No longer content merely to entertain, television’s creators increasingly seek to educate their audience. The stars of hit shows spend their nights battling social injustice on the tube and their days testifying before Congress on the issues they dramatize. Thus, a docudrama on Oliver North’s career aired while the controversial colonel’s trial was in progress. NBC broadcast “Roe v. Wade” while the Supreme Court was deciding whether to overturn “Roe.” In our age of mediated politics, history is being repackaged as entertainment, even as entertainment is becoming a surrogate for public-affairs programming.

Prime time wasn’t always like this. Until the late 1960s, television’s alternate reality was dominated by the private lives of traditional families and the protection of society by high-minded law enforcers. Social institutions worked, moral codes were clear-cut, life’s problems were manageable and the people in charge could usually be trusted to manage them pretty well. At that point television discovered a brand of left-wing populism that began to populate the airwaves with evil business executives and crooked cops, families buffeted by social inequities and maverick good guys who had to fight the system in order to make it work. These trends gradually intensified to produce the current prime-time social agenda, which features heavy criticism of social institutions from business to the justice system; endorsement of feminism, environmentalism and liberal sexual mores, and championing the victims of social prejudices from racism to homophobia.

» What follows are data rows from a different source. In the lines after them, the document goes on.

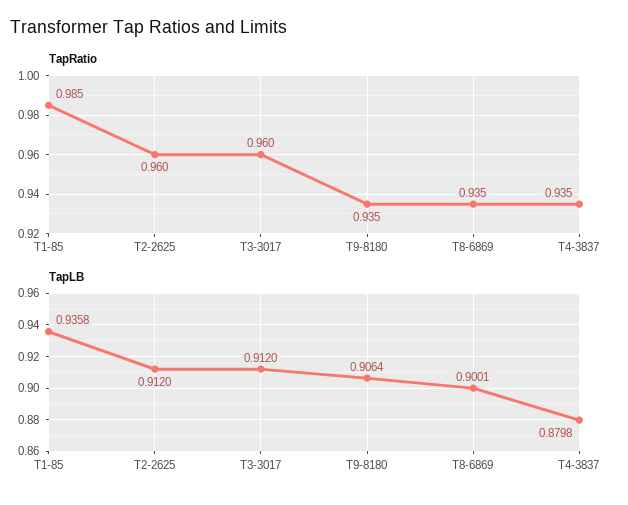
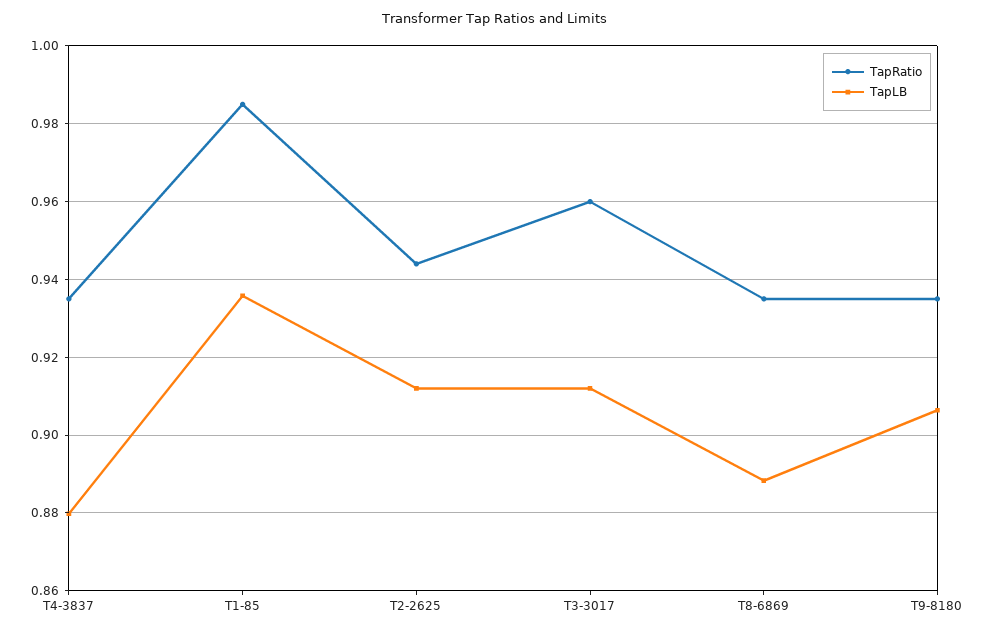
  {
    "TapRatio": {
      "T1-85": 0.985,
-     "T2-2625": 0.96,
+     "T2-2625": 0.944,
      "T3-3017": 0.96,
      "T9-8180": 0.935,
      "T8-6869": 0.935,
      "T4-3837": 0.935
    },
    "TapLB": {
      "T1-85": 0.9358,
      "T2-2625": 0.912,
      "T3-3017": 0.912,
      "T9-8180": 0.9064,
-     "T8-6869": 0.9001,
+     "T8-6869": 0.888,
      "T4-3837": 0.8798
    }
  }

There is much to be said for a genre of popular entertainment that engages real-world issues rather than running from them. The problem is that these issues are filtered through the prism of Hollywood’s singular political consciousness. Television preaches a kind of Porsche populism that reflects the industry’s socially liberal and cosmopolitan sensibility. Our survey of top writers, producers and studio executives found that three out of four place themselves on the political left and four out of five vote Democratic in presidential elections.

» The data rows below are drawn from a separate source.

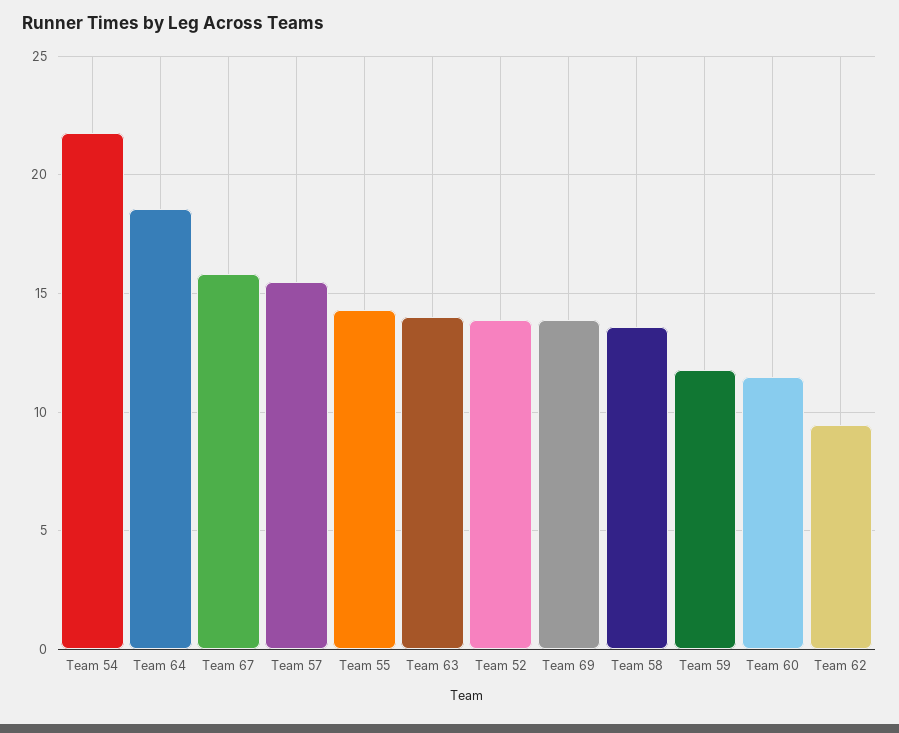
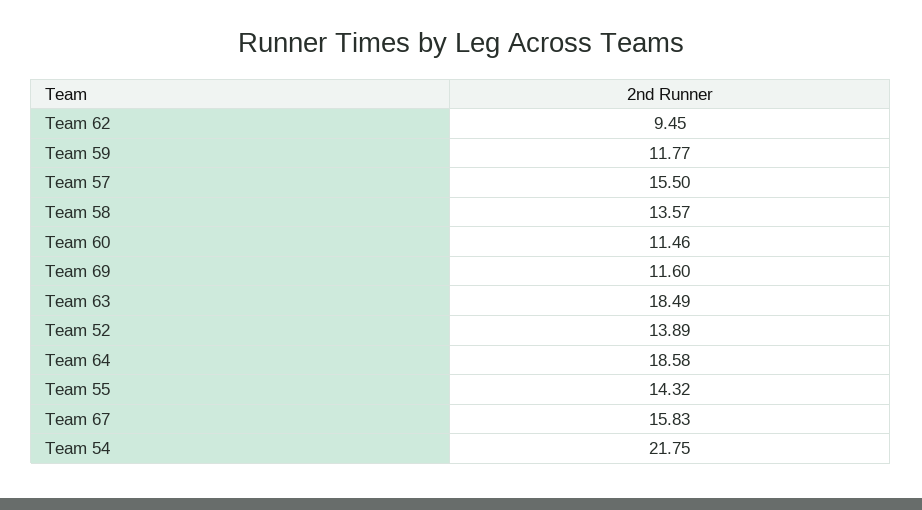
  {
    "Team 54": 21.75,
    "Team 64": 18.58,
    "Team 67": 15.83,
    "Team 57": 15.5,
    "Team 55": 14.32,
-   "Team 63": 14,
+   "Team 63": 18.49,
    "Team 52": 13.89,
-   "Team 69": 14,
+   "Team 69": 11.6,
    "Team 58": 13.57,
    "Team 59": 11.77,
    "Team 60": 11.46,
    "Team 62": 9.45
  }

Even more telling is our finding that two-thirds of Hollywood’s creative elite believe that TV entertainment should play “a major role in promoting social reform.” Hollywood’s insular political culture, combined with its increasing zeal for social activism, raises the possibility that issue-oriented programming will degenerate into political propaganda. Not everyone has qualms about this.

Feminist producer Linda Bloodworth-Thomason (“Designing Women”) says bluntly, “It’s 23 minutes of prime-time television . . . to address any topic I want. I’d be lying if I didn’t say I put my personal opinions in. I do get my own propaganda in.” Little wonder that producers have begun working closely with activist groups to integrate their messages in the prime-time schedule on a continuing basis.

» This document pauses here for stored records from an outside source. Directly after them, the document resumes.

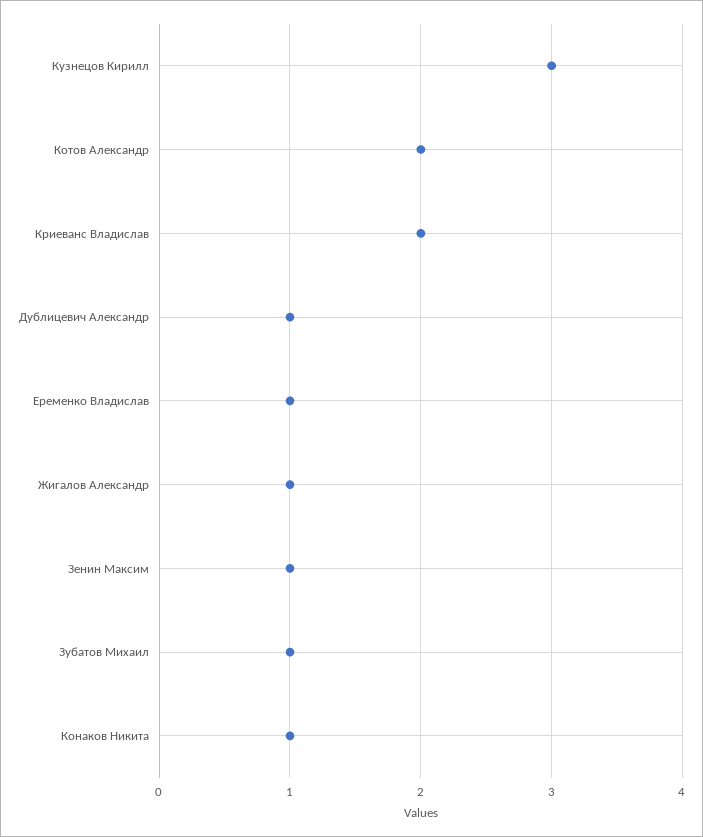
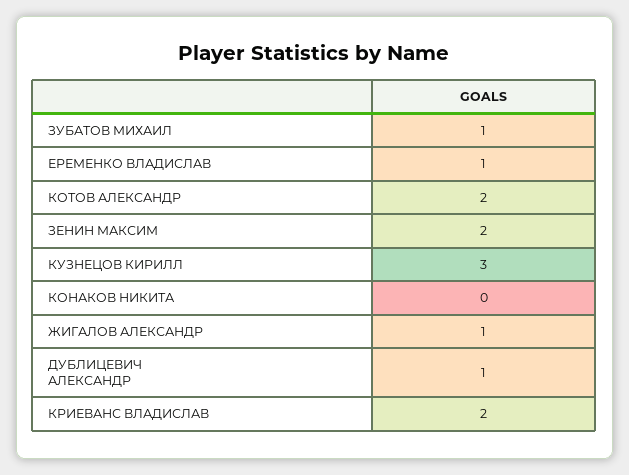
  {
    "Кузнецов Кирилл": 3,
    "Котов Александр": 2,
    "Криеванс Владислав": 2,
    "Дублицевич Александр": 1,
    "Еременко Владислав": 1,
    "Жигалов Александр": 1,
-   "Зенин Максим": 1,
+   "Зенин Максим": 2,
    "Зубатов Михаил": 1,
-   "Конаков Никита": 1
+   "Конаков Никита": 0
  }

Conspicuously absent from prime time’s laundry list of “socially responsible” images are portrayals of such middle American concerns as religious faith, old-fashioned patriotism and even occasional respect for authority. Far from reflecting the concerns of its audience, Hollywood is challenging life in America to imitate art. The goal is to guide middle-American tastes in the direction of intellectual and political trends emanating from New York and Los Angeles.

Advertisement

It may seem unlikely that the great American dream machine should opt for social engagement over escapism, but no more so than academia’s recent turn from education toward indoctrination. In both cases, the rise of PC proceeded from a similar mind-set. As producer and industry activist Lynne Guber puts it, “If (viewers) think they’re being preached to, they must ask themselves how they created the situation of having to be preached to. The reason we have to tell them what is happening is because they created the problem themselves in the first place.”